António Fernando de Souza disse ainda que o Supremo Tribunal Federal (STF) analisou a denúncia contra os 40 acusados de envolvimento no "mensalão" num prazo "mais do que razoável" e lembrou que os juízes deram sinais de que pretendem adoptar medidas para agilizar o processo, indica a Globo.

O PGR assegurou também que tem novas provas que vão fortalecer as acusações contra os arguidos, entre elas a comprovação do desvio de dinheiro público.

António Fernando de Souza falava depois de o STF ter decidido processar judicialmente todos os 40 acusados de envolvimento no caso "mensalão", esquema de compra de votos no Congresso Nacional e de desvio de dinheiro público.

Ao comentar a decisão do STF, o Presidente brasileiro, Luiz Inácio Lula da Silva, disse que tudo aconteceu como deveria num país democrático.

"Houve um processo. Um pedido de indiciamento, Até agora ninguém foi inocentado e ninguém foi condenado", disse.

"Agora o processo começa. Quem tiver culpa vai pagar o preço. Quem não tiver culpa será inocentado. E quem ganhará com tudo isso é a democracia brasileira", disse Lula da Silva, citado pela Globo.

O presidente brasileiro citou ainda os resultados das eleições do ano passado para desvincular-se do julgamento do "mensalão" e acusa a oposição de tentar relacioná-lo ao processo.

O PGR descartou Lula da Silva de qualquer responsabilidade no caso "mensalão" e acusou o ex-chefe da Casa Civil da presidência José Dirceu, como o chefe do núcleo político do esquema.

Em declarações à rádio CNB, o ex-deputado Roberto Jefferson, autor das denúncias sobre o "mensalão" e que será processado por corrupção passiva e lavagem de dinheiro, disse que faltou coragem ao PGR para denunciar o Presidente no esquema do "mensalão".

"Há três ministros envolvidos: a cúpula do partido, o presidente da câmara, o líder do governo na câmara e ele não sabia de nada? Tem de se abrir uma investigação", defendeu.

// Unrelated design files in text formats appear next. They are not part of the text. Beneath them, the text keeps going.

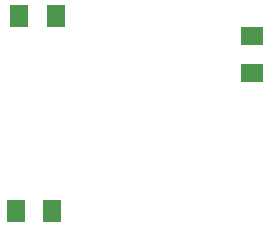
<source format=gtp>
G04 MADE WITH FRITZING*
G04 WWW.FRITZING.ORG*
G04 DOUBLE SIDED*
G04 HOLES PLATED*
G04 CONTOUR ON CENTER OF CONTOUR VECTOR*
%ASAXBY*%
%FSLAX23Y23*%
%MOIN*%
%OFA0B0*%
%SFA1.0B1.0*%
%ADD10R,0.062992X0.074803*%
%ADD11R,0.074803X0.062992*%
%LNPASTEMASK1*%
G90*
G70*
G54D10*
X609Y465D03*
X731Y465D03*
G54D11*
X1396Y1049D03*
X1396Y927D03*
G54D10*
X621Y1115D03*
X743Y1115D03*
G04 End of PasteMask1*
M02*
</source>
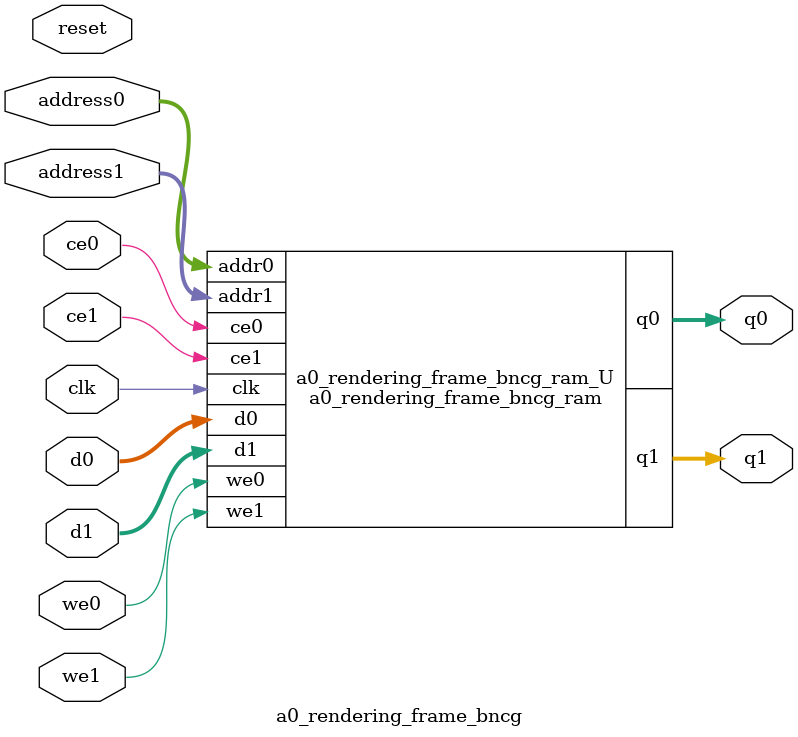
<source format=v>

`timescale 1 ns / 1 ps
module a0_rendering_frame_bncg_ram (addr0, ce0, d0, we0, q0, addr1, ce1, d1, we1, q1,  clk);

parameter DWIDTH = 8;
parameter AWIDTH = 16;
parameter MEM_SIZE = 65536;

input[AWIDTH-1:0] addr0;
input ce0;
input[DWIDTH-1:0] d0;
input we0;
output reg[DWIDTH-1:0] q0;
input[AWIDTH-1:0] addr1;
input ce1;
input[DWIDTH-1:0] d1;
input we1;
output reg[DWIDTH-1:0] q1;
input clk;

(* ram_style = "block" *)reg [DWIDTH-1:0] ram[0:MEM_SIZE-1];




always @(posedge clk)  
begin 
    if (ce0) 
    begin
        if (we0) 
        begin 
            ram[addr0] <= d0; 
            q0 <= d0;
        end 
        else 
            q0 <= ram[addr0];
    end
end


always @(posedge clk)  
begin 
    if (ce1) 
    begin
        if (we1) 
        begin 
            ram[addr1] <= d1; 
            q1 <= d1;
        end 
        else 
            q1 <= ram[addr1];
    end
end


endmodule


`timescale 1 ns / 1 ps
module a0_rendering_frame_bncg(
    reset,
    clk,
    address0,
    ce0,
    we0,
    d0,
    q0,
    address1,
    ce1,
    we1,
    d1,
    q1);

parameter DataWidth = 32'd8;
parameter AddressRange = 32'd65536;
parameter AddressWidth = 32'd16;
input reset;
input clk;
input[AddressWidth - 1:0] address0;
input ce0;
input we0;
input[DataWidth - 1:0] d0;
output[DataWidth - 1:0] q0;
input[AddressWidth - 1:0] address1;
input ce1;
input we1;
input[DataWidth - 1:0] d1;
output[DataWidth - 1:0] q1;



a0_rendering_frame_bncg_ram a0_rendering_frame_bncg_ram_U(
    .clk( clk ),
    .addr0( address0 ),
    .ce0( ce0 ),
    .we0( we0 ),
    .d0( d0 ),
    .q0( q0 ),
    .addr1( address1 ),
    .ce1( ce1 ),
    .we1( we1 ),
    .d1( d1 ),
    .q1( q1 ));

endmodule


</source>
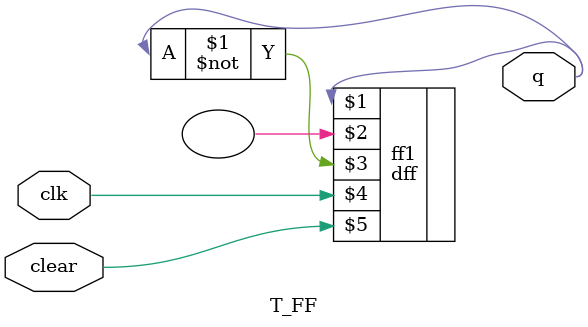
<source format=v>
module T_FF(q, clk, clear);

output q;
input clk, clear;

dff ff1(q, ,~q, clk, clear);

endmodule


</source>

Por seu lado, os senadores da oposição elogiaram a decisão do STF.

"O Supremo passou a perspectiva de que não há mais impunidade no país", afirmou o líder do DEM, José Agripino Maia, enquanto o presidente da Comissão das Relações Exteriores do Senado, Heraclito Fortes, disse que o "julgamento mostrou que a lei está acima do poder, da arrogância e da prepotência".